Chart analysis data
★ ★ ★ ★

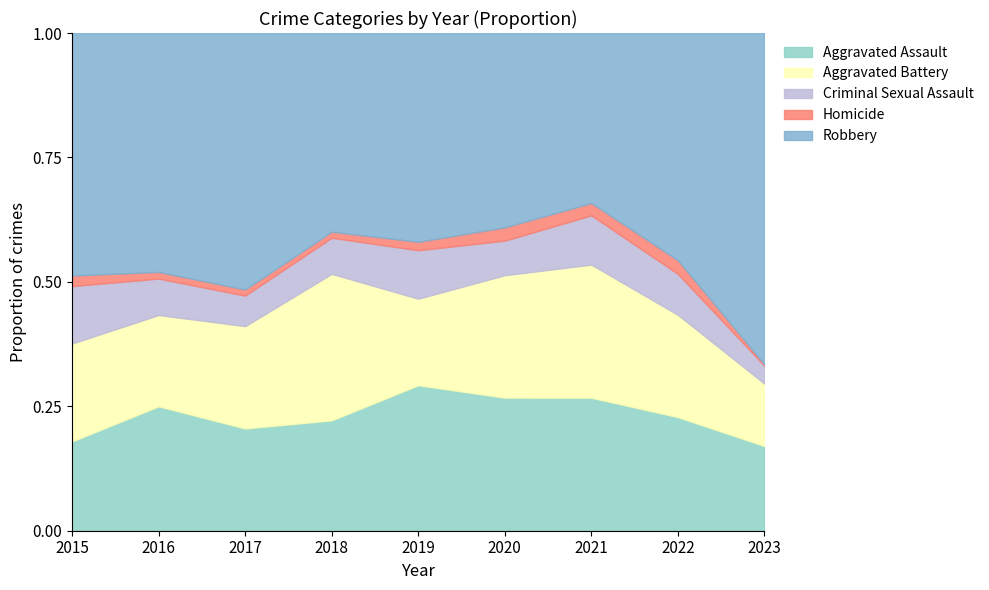

Which label corresponds to the largest value in the chart?

2023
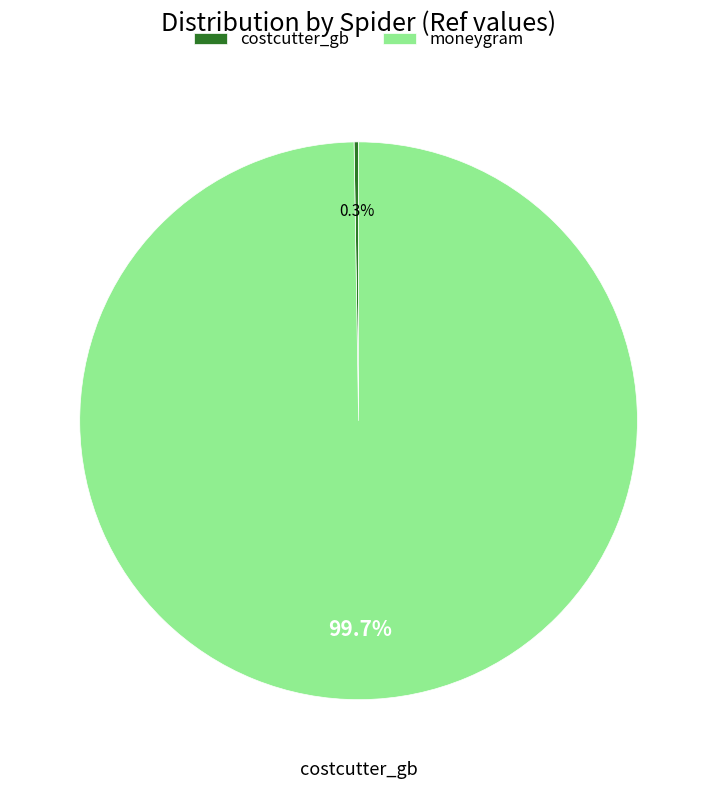

To the nearest percent, what portion does moneygram represent?

100%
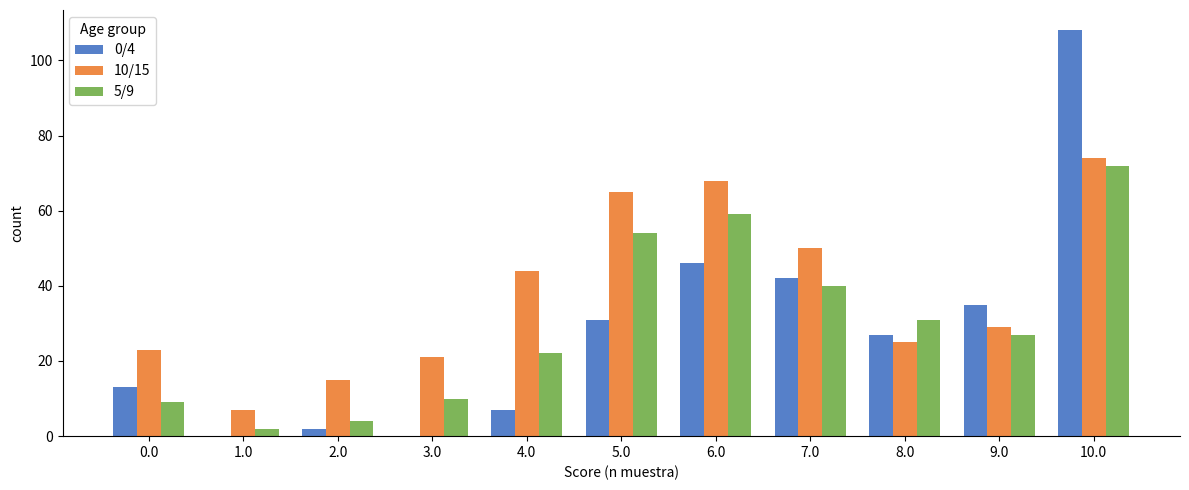

Which series has the largest total across all categories?

10/15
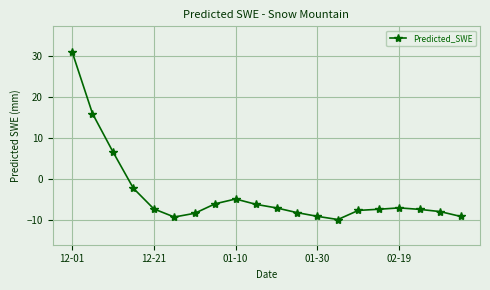

What is the minimum value shown in the chart?

-10.0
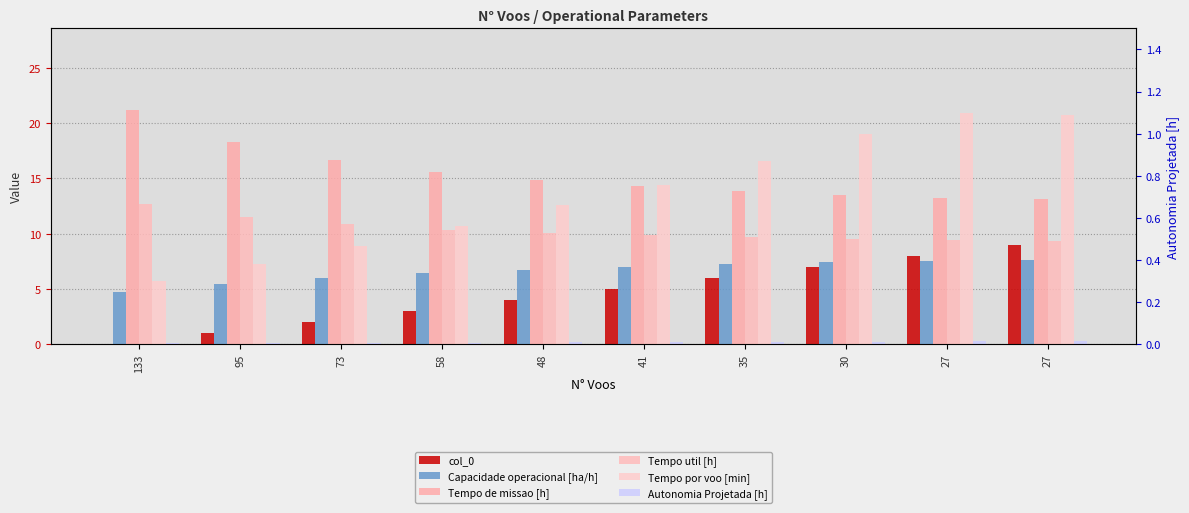

Between 27 and 35, which is larger?

27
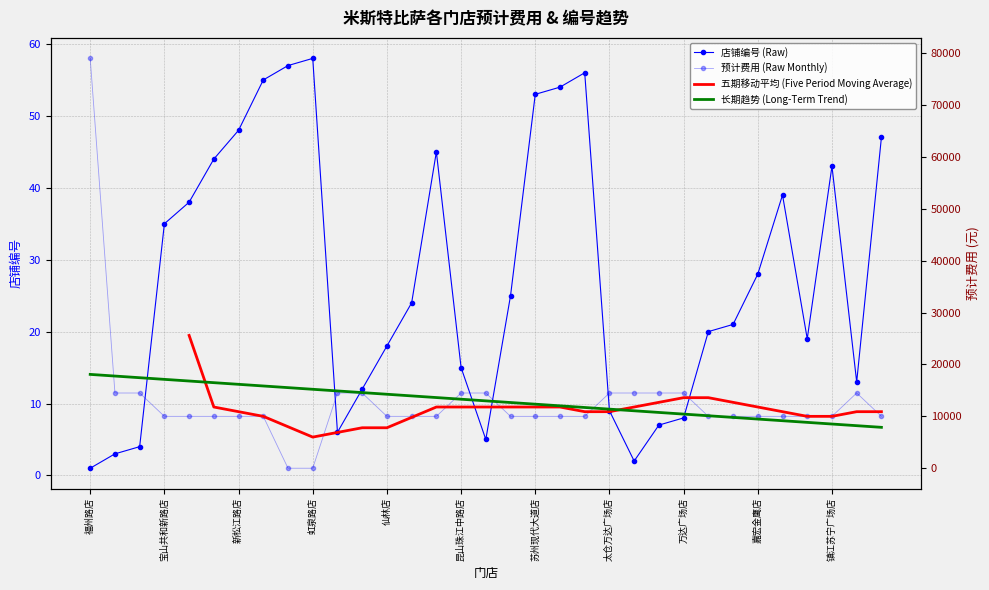

Which series changed the most between 浦东迎春路店 and 嘉宏金鹰店?

预计费用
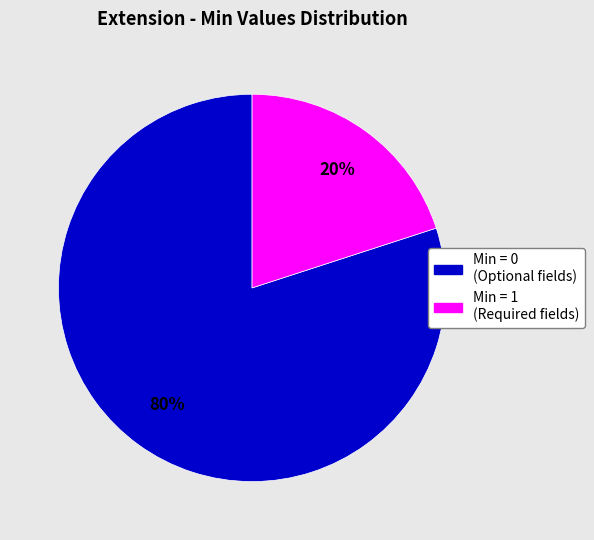

To the nearest percent, what is the difference between the largest and smallest slice percentages?

60%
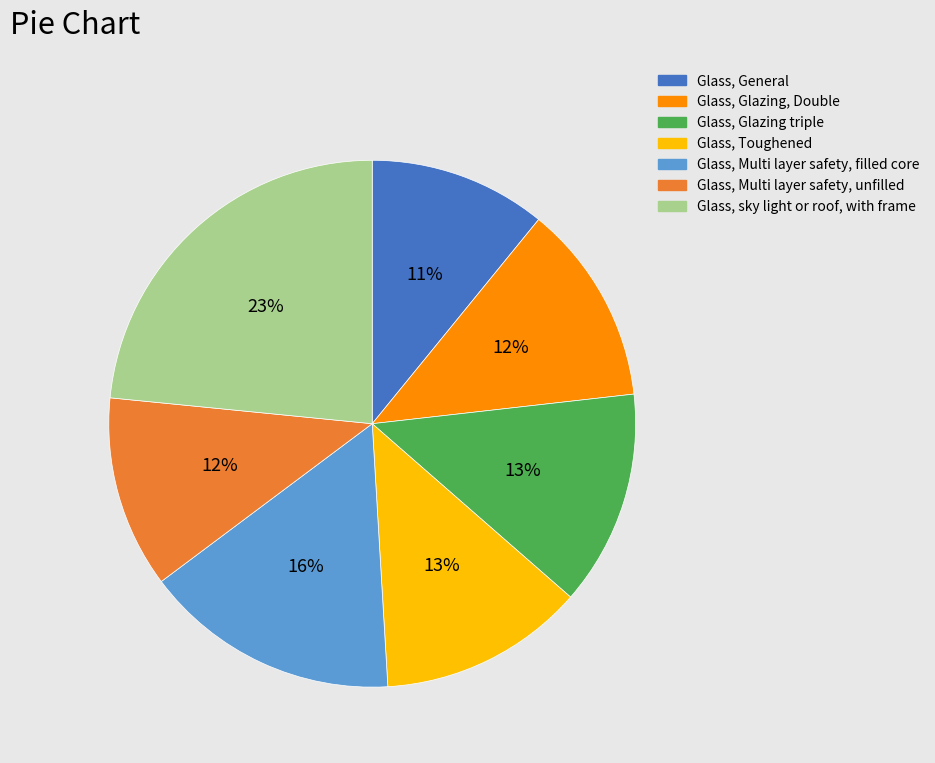

How many segments does this pie chart have?

7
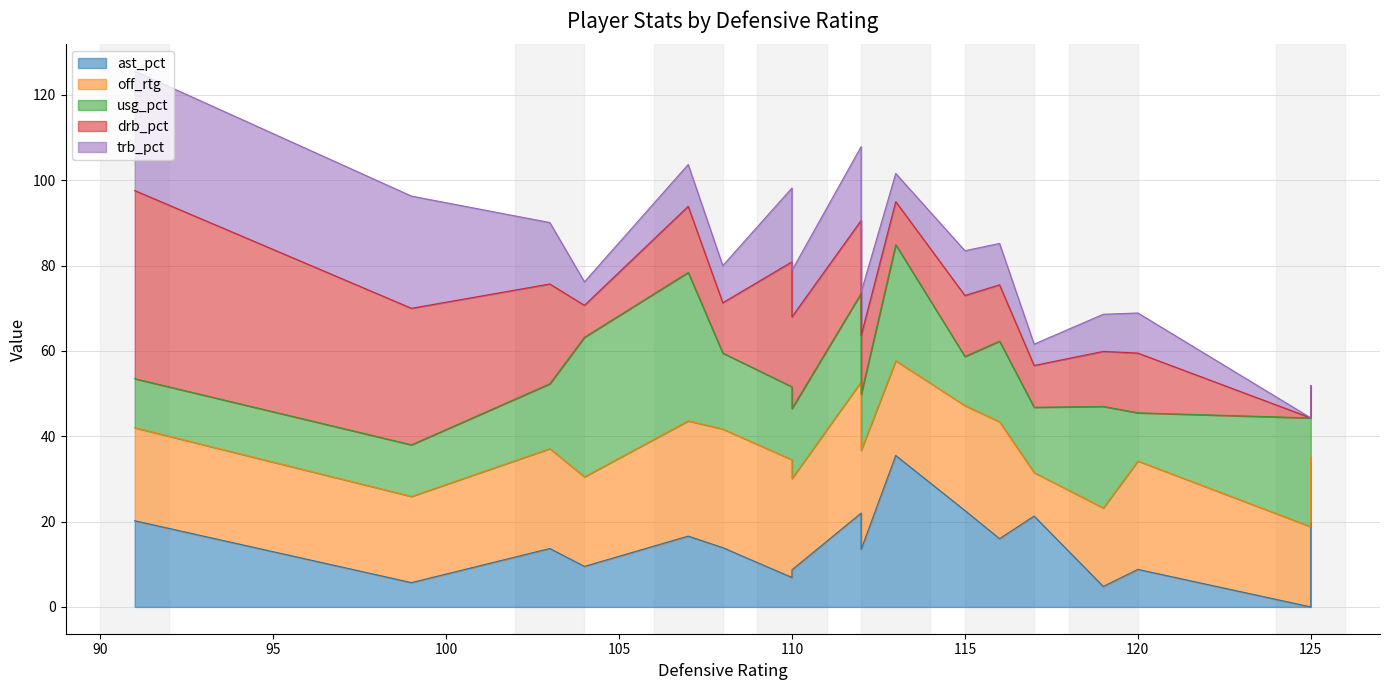

In drb_pct, how many points are lower than both neighbors (excluding endpoints)?

5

★ ★ ★ ★

What needs to be done
Render the rows as a Markdown table with columns No. and Line, starting at the line containing "To the nearest percent, what is" and continuing through the end of the rows. Leave out blank lines and pictures.

Result for this task
| No. | Line |
|---|---|
| 1 | To the nearest percent, what is the difference between the largest and smallest slice percentages? |
| 2 | 60% |
| 3 | How many segments does this pie chart have? |
| 4 | 7 |
| 5 | In drb_pct, how many points are lower than both neighbors (excluding endpoints)? |
| 6 | 5 |